- YOUR ASSIGNMENT
In the entries below, find each line with the word "notebook" and return it.

Dataset records

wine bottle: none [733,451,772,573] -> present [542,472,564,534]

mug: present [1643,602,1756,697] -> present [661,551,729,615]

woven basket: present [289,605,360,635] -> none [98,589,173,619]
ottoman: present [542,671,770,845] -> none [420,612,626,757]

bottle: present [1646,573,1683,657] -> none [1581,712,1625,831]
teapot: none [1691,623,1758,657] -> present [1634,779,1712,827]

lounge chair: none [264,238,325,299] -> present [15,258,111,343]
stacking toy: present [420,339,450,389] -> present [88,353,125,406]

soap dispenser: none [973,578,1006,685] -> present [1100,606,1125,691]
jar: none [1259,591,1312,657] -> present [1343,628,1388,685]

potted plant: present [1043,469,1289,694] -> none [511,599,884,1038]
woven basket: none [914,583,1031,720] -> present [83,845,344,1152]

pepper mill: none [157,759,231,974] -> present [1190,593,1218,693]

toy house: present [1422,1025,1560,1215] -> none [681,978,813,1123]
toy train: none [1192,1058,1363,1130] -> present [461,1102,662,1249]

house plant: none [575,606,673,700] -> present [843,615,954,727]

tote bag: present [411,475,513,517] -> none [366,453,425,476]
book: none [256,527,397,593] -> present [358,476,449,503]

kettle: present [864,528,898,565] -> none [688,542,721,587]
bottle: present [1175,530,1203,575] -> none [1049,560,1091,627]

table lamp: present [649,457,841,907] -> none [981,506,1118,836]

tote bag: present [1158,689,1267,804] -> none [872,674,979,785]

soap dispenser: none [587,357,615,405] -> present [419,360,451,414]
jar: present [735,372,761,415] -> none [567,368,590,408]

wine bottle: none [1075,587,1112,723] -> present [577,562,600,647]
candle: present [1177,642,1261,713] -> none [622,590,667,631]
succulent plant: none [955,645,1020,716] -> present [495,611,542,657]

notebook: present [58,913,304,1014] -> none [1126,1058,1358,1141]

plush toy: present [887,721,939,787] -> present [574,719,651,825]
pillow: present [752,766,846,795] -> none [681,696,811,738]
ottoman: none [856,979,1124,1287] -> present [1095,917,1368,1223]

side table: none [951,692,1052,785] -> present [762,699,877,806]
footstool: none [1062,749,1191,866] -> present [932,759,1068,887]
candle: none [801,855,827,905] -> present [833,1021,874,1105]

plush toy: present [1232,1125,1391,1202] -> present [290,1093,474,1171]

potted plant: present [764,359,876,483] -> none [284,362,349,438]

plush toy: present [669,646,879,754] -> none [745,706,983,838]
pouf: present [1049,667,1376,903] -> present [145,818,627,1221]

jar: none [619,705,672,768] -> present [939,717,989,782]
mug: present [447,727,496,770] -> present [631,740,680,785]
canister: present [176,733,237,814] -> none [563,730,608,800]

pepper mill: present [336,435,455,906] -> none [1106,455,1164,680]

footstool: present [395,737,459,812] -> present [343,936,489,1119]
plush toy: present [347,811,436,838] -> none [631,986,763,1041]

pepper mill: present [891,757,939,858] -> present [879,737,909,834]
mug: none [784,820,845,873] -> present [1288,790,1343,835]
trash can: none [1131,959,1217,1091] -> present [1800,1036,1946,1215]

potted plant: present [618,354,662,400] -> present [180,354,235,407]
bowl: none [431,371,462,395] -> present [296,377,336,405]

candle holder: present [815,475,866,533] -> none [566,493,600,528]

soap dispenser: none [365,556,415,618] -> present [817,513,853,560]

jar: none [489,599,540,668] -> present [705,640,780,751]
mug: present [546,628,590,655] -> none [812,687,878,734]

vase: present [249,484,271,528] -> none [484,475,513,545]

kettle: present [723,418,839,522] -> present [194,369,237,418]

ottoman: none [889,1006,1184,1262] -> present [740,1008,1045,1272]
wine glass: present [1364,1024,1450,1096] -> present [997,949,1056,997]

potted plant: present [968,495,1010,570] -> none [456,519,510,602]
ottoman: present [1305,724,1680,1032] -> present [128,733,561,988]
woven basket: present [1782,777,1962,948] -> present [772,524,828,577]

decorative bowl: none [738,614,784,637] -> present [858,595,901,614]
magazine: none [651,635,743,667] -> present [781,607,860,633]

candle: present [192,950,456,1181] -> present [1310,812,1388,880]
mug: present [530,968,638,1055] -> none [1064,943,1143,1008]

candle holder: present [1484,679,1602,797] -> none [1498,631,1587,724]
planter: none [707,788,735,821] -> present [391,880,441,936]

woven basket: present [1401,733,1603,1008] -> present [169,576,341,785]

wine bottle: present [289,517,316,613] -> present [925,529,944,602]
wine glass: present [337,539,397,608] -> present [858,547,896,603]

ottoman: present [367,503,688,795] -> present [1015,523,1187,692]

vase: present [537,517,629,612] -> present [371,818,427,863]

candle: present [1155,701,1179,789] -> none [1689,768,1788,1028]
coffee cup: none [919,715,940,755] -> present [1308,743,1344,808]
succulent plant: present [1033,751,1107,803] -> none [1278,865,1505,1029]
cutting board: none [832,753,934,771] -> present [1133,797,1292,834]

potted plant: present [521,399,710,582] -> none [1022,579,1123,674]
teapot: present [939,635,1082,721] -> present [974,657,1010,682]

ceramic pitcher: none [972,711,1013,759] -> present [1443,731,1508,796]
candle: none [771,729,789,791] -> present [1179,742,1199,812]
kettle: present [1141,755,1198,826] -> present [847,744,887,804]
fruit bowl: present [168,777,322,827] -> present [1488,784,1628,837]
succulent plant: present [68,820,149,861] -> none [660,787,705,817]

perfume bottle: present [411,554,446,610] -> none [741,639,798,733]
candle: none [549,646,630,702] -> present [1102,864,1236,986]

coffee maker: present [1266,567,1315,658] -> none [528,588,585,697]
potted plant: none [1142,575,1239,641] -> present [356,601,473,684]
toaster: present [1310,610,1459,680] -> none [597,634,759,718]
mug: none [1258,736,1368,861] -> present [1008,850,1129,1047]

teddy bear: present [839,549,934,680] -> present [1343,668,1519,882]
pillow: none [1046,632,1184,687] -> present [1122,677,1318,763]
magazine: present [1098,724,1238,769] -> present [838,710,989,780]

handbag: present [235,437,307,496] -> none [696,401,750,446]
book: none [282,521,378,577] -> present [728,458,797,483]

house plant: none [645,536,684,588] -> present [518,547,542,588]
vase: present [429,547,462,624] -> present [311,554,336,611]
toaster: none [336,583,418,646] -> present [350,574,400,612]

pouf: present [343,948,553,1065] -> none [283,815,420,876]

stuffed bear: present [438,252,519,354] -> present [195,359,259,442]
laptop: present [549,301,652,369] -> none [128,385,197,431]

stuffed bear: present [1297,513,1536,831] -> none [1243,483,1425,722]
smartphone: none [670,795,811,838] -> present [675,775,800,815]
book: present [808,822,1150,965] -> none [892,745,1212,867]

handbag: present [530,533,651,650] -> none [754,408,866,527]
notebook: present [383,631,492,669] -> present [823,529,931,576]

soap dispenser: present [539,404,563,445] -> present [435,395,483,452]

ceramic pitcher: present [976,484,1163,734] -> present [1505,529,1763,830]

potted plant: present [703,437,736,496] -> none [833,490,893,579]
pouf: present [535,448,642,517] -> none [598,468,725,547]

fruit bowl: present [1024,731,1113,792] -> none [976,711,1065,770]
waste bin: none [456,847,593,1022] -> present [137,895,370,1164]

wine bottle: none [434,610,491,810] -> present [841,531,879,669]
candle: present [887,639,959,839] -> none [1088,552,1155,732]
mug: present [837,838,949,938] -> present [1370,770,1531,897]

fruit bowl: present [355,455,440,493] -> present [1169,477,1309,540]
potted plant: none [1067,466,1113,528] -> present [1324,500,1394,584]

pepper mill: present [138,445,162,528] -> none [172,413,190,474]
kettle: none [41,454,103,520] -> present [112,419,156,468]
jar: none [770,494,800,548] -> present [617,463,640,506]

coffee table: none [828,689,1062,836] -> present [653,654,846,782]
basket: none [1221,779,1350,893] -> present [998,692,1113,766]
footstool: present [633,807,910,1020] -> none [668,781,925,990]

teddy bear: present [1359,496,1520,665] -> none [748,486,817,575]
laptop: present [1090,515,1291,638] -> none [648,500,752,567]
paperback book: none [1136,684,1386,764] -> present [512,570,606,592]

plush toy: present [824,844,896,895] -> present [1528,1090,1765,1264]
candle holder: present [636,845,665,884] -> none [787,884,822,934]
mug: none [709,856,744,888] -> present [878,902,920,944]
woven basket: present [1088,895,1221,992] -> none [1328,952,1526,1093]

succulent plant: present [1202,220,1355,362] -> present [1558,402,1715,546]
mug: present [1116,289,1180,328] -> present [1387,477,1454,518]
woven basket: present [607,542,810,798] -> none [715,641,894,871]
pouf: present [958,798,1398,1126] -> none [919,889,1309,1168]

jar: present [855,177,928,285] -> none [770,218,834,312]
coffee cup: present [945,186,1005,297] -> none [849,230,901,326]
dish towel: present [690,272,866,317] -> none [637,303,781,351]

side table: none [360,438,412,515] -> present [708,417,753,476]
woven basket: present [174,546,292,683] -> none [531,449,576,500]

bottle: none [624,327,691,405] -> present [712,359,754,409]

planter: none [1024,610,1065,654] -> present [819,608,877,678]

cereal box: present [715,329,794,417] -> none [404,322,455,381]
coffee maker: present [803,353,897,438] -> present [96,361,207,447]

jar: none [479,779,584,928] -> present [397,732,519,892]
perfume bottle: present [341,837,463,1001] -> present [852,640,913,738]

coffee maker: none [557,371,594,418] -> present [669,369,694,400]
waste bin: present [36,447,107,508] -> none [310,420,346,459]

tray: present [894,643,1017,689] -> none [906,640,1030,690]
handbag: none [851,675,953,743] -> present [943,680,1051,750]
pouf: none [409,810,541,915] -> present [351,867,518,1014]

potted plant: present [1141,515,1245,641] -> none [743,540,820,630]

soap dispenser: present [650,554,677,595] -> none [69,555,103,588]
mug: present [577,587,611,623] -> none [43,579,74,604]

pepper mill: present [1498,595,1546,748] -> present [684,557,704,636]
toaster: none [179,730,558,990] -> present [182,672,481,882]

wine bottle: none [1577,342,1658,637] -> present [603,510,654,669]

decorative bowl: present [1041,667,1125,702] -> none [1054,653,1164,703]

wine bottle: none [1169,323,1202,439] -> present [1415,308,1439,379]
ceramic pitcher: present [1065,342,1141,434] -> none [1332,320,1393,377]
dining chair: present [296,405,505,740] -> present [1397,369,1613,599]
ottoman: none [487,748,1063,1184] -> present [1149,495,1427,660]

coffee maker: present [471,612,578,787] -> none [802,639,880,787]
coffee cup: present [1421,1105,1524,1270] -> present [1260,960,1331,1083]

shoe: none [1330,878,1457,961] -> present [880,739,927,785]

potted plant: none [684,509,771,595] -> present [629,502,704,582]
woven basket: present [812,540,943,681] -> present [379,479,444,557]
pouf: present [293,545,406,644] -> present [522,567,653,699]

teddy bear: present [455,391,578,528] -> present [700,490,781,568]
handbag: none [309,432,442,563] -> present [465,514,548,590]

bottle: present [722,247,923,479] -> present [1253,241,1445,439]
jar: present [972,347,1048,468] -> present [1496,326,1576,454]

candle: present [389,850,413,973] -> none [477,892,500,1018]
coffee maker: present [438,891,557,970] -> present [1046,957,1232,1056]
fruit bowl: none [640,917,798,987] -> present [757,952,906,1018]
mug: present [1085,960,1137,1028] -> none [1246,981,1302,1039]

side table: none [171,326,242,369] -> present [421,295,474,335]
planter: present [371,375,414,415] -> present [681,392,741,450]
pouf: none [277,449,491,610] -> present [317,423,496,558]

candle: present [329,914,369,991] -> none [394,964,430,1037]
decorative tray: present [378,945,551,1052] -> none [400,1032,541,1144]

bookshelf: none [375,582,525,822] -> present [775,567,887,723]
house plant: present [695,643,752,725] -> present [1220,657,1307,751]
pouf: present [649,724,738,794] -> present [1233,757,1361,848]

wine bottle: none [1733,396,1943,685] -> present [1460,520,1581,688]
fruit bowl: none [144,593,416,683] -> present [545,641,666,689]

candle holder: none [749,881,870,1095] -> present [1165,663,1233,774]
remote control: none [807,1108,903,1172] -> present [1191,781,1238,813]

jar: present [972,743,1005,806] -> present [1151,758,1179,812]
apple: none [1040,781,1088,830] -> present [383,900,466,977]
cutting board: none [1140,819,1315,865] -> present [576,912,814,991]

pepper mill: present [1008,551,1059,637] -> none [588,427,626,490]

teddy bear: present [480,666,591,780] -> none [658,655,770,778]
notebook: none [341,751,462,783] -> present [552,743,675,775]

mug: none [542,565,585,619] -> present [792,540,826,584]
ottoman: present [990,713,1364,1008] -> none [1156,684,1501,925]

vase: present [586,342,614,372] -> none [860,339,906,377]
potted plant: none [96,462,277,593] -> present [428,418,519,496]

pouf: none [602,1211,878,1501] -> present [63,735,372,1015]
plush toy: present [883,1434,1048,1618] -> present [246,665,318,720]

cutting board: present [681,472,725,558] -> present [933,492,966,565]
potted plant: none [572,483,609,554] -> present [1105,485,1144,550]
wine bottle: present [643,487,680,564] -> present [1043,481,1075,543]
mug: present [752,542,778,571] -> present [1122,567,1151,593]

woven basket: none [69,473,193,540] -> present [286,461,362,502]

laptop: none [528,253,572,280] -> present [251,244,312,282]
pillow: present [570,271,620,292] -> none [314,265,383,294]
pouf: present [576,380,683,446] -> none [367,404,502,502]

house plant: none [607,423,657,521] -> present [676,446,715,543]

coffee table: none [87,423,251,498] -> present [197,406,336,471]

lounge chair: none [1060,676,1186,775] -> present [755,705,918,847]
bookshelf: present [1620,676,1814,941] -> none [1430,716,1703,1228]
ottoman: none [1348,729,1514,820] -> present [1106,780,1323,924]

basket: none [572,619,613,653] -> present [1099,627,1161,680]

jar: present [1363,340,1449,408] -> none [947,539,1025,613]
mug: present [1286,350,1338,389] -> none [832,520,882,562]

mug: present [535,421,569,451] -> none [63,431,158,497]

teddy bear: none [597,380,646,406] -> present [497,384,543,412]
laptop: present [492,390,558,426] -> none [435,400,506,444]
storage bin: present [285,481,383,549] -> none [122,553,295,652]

- WRITTEN ANSWER
notebook: present [58,913,304,1014] -> none [1126,1058,1358,1141]
notebook: present [383,631,492,669] -> present [823,529,931,576]
notebook: none [341,751,462,783] -> present [552,743,675,775]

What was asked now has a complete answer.